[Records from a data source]
[Start of section]
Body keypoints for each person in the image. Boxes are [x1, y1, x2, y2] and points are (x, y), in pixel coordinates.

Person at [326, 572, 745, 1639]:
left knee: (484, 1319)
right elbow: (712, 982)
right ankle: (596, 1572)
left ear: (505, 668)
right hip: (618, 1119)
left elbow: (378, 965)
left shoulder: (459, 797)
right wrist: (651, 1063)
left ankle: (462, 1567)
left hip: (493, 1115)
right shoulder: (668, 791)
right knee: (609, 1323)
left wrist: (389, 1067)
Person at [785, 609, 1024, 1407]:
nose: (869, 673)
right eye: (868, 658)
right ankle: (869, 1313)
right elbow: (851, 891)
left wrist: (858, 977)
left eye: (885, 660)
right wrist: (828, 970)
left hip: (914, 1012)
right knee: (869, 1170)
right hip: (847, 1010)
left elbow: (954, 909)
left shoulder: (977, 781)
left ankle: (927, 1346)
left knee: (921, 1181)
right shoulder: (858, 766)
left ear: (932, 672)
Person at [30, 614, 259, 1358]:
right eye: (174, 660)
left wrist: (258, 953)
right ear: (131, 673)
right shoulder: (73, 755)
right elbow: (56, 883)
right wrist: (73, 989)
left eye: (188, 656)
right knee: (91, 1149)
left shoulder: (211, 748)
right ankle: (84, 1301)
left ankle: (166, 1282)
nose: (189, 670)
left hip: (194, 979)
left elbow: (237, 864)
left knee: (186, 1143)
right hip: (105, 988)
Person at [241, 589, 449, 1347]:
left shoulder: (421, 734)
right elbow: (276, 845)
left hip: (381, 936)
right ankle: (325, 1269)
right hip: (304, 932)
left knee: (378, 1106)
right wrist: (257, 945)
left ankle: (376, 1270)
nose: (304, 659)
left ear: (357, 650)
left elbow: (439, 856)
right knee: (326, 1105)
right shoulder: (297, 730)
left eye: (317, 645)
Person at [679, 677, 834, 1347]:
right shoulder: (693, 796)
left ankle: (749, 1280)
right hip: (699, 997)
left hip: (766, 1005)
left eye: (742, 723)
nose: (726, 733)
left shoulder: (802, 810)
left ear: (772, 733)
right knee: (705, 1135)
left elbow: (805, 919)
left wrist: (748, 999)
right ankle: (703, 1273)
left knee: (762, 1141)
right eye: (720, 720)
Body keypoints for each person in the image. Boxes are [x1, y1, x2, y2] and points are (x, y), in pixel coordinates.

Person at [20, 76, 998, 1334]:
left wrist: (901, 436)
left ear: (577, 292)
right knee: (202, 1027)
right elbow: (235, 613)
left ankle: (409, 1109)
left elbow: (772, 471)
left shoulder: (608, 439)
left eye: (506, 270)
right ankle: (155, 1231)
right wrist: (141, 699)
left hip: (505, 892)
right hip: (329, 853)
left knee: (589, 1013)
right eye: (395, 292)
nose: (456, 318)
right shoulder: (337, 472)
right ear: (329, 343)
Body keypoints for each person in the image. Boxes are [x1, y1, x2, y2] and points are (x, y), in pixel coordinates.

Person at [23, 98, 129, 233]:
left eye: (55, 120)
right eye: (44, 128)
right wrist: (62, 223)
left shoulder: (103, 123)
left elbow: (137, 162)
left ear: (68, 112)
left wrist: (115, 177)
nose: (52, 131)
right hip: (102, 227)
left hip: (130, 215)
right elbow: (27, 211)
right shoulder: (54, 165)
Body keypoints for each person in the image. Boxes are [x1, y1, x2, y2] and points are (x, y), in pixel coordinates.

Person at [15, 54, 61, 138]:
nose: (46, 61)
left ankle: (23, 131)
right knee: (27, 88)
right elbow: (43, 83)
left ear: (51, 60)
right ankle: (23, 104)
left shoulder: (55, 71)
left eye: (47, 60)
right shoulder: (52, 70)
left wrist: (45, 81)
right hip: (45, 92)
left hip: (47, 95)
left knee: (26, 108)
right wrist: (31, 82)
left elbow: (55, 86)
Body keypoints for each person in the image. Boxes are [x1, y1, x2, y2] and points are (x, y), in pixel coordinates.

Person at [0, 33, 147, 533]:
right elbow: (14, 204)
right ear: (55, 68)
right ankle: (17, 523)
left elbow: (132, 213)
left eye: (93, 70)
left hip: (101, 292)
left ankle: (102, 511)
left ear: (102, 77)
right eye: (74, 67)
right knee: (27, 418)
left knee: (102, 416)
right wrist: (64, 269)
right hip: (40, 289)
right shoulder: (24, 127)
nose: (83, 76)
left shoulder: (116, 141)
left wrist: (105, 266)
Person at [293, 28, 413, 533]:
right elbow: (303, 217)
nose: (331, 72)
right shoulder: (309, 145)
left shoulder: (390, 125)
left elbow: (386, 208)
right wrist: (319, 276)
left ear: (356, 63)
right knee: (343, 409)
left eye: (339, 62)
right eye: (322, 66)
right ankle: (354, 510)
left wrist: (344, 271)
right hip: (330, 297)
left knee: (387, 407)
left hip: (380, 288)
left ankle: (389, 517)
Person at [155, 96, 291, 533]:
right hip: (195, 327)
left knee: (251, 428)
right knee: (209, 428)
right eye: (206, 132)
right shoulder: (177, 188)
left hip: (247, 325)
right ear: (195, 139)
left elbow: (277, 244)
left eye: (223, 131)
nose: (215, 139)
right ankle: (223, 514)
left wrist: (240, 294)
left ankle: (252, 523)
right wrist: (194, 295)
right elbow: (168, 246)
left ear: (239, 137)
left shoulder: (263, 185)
[End of section]
## [Task item]
Return only the exact lines from the opening of the records through the line that contains "left hip: (766, 1005)", both included.

## [Exercise output]
Body keypoints for each person in the image. Boxes are [x1, y1, x2, y2] and points are (x, y), in pixel coordinates.

Person at [326, 572, 745, 1639]:
left knee: (484, 1319)
right elbow: (712, 982)
right ankle: (596, 1572)
left ear: (505, 668)
right hip: (618, 1119)
left elbow: (378, 965)
left shoulder: (459, 797)
right wrist: (651, 1063)
left ankle: (462, 1567)
left hip: (493, 1115)
right shoulder: (668, 791)
right knee: (609, 1323)
left wrist: (389, 1067)
Person at [785, 609, 1024, 1407]:
nose: (869, 673)
right eye: (868, 658)
right ankle: (869, 1313)
right elbow: (851, 891)
left wrist: (858, 977)
left eye: (885, 660)
right wrist: (828, 970)
left hip: (914, 1012)
right knee: (869, 1170)
right hip: (847, 1010)
left elbow: (954, 909)
left shoulder: (977, 781)
left ankle: (927, 1346)
left knee: (921, 1181)
right shoulder: (858, 766)
left ear: (932, 672)
Person at [30, 614, 259, 1358]:
right eye: (174, 660)
left wrist: (258, 953)
right ear: (131, 673)
right shoulder: (73, 755)
right elbow: (56, 883)
right wrist: (73, 989)
left eye: (188, 656)
right knee: (91, 1149)
left shoulder: (211, 748)
right ankle: (84, 1301)
left ankle: (166, 1282)
nose: (189, 670)
left hip: (194, 979)
left elbow: (237, 864)
left knee: (186, 1143)
right hip: (105, 988)
Person at [241, 589, 449, 1347]:
left shoulder: (421, 734)
right elbow: (276, 845)
left hip: (381, 936)
right ankle: (325, 1269)
right hip: (304, 932)
left knee: (378, 1106)
right wrist: (257, 945)
left ankle: (376, 1270)
nose: (304, 659)
left ear: (357, 650)
left elbow: (439, 856)
right knee: (326, 1105)
right shoulder: (297, 730)
left eye: (317, 645)
Person at [679, 677, 834, 1347]:
right shoulder: (693, 796)
left ankle: (749, 1280)
right hip: (699, 997)
left hip: (766, 1005)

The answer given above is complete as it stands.